By Theo Hildyard , Software AG
@theohildyard
In the third of a blog series outlining the Seven Pillars of Market Surveillance, we investigate Pillar #3 which shows us how we can analyze the fire hose of market, trade and social media data to prevent fraud and market manipulation.
Called Market Surveillance 2.0, the next generation of market surveillance will act as a kind of crystal ball; one that is able to look into the future to see the early warning signs of unwanted behaviors and alert managers or trigger business rules to ward off crises. By spotting the patterns that could lead to fraud, market abuse or technical error, we may be able to prevent a repeat of the recent financial markets scandals, such as the Libor fixing and manipulation of the Foreign Exchange benchmark.
My last blog outlining Pillar #2 in the Seven Pillars of Market Surveillance 2.0 explained how we can enable banks and regulators to identify anomalous behaviors before they impact the market by using a combination of historical, real-time and predictive analysis tools to achieve this capability.
As we continue to look into the foundations of the next-generation of market surveillance and risk systems, I’d like to explore Pillar #3 – support for fast Big Data. Fast Big Data comes at high velocity from the fire hose of market and trade data and, increasingly, from social media, emails, instant messages, news headlines, audio data from phone calls, or video data from surveillance activities.
To be able to monitor and make sense of fast Big Data you must connect to multiple, disparate, live data sources. Some of these sources may be internal to your firm; some may live in the cloud or be streaming from sensors. You must be able to ingest and digest all of these data streams, and able to handle the peaks and troughs of the velocity while detecting actionable patterns.
For example, the perpetrators of the London 4pm FX benchmark manipulation scandal might have been caught a lot sooner (it went on for at least four years) had regulators and banks been using fast Big Data analysis.
The relationship between the banks’ traders, and possibly even their corporate clients, was known as “The Cartel.” They used a private chat room, as well as industry forums, emails, instant messaging and mobile phones to communicate and trade.
By connecting to the disparate sources of information coming from their trading relationships - IMs, chat rooms, emails, mobile phones, video and audio surveillance – we could have drawn a picture of trader behavior. For example, if a trader stopped using an industry FX chat room suddenly, how was he communicating with his clients or counterparties? Was there an unusually high volume traded on a specific currency with a particular bank or client after that?
Did that currency rise after any specific global event and/or news headline? Did other markets react to the rise? Or was it an isolated event that happened only at and around the 4pm benchmark fixing time?

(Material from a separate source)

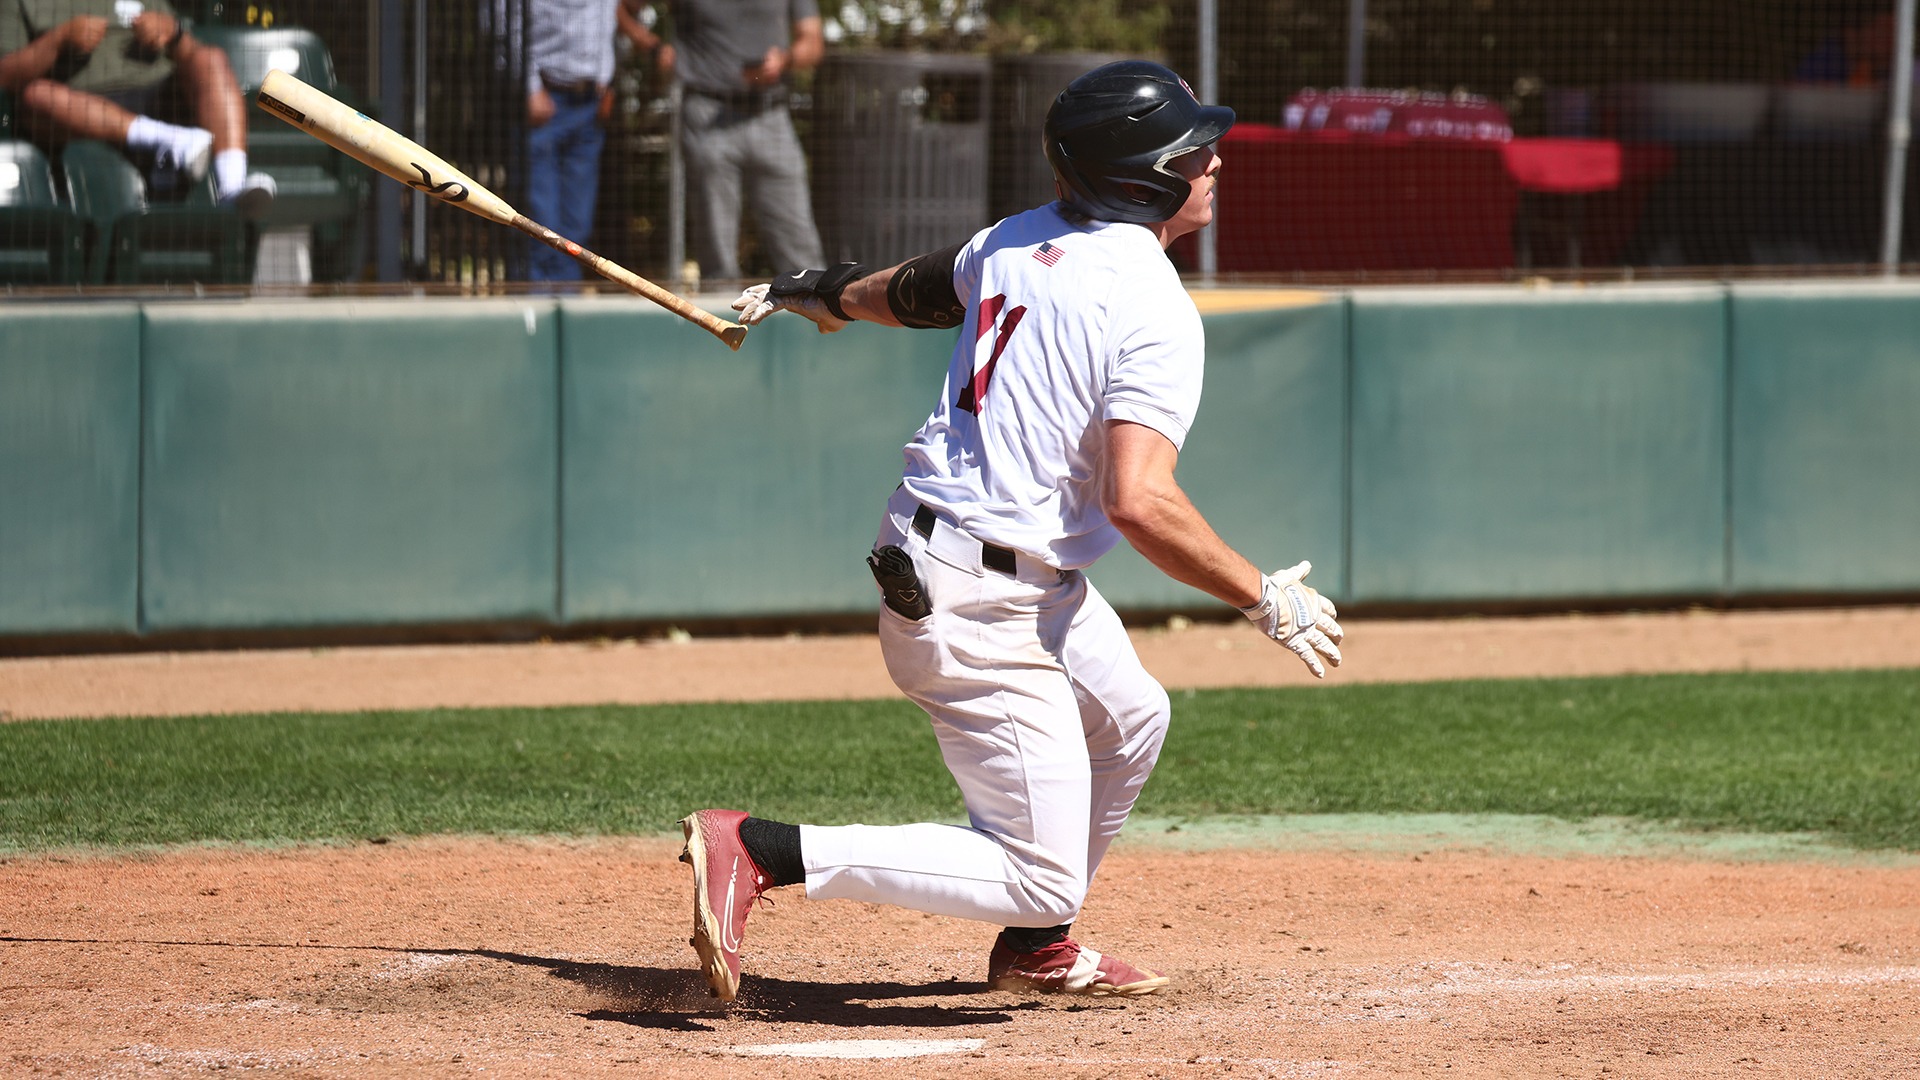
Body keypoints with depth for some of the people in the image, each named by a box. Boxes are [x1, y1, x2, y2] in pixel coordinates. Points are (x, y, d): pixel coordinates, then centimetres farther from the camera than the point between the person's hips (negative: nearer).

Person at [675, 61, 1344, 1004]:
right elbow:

And by tapping into internal data such as human resources, middle and back office and entry card data – we could add more color to the picture. Was the trader working unusual hours? Was he never taking holidays? Did he buy a fishery together with another FX trader who happened to be his banks’ client?
The tangled web that fraudsters weave becomes much more predictable when we can watch the threads creating the web. Fast Big Data comprises the threads; Market Surveillance 2.0 takes them and analyzes them for patterns then kicks out actions we can take.
By combining Pillar #1, a convergent threat system, Pillar #2, a combination of historical, real-time and predictive analysis tools, and Pillar #3, support for Fast Big Data, we can go a long way toward creating our Market Surveillance 2.0 crystal ball.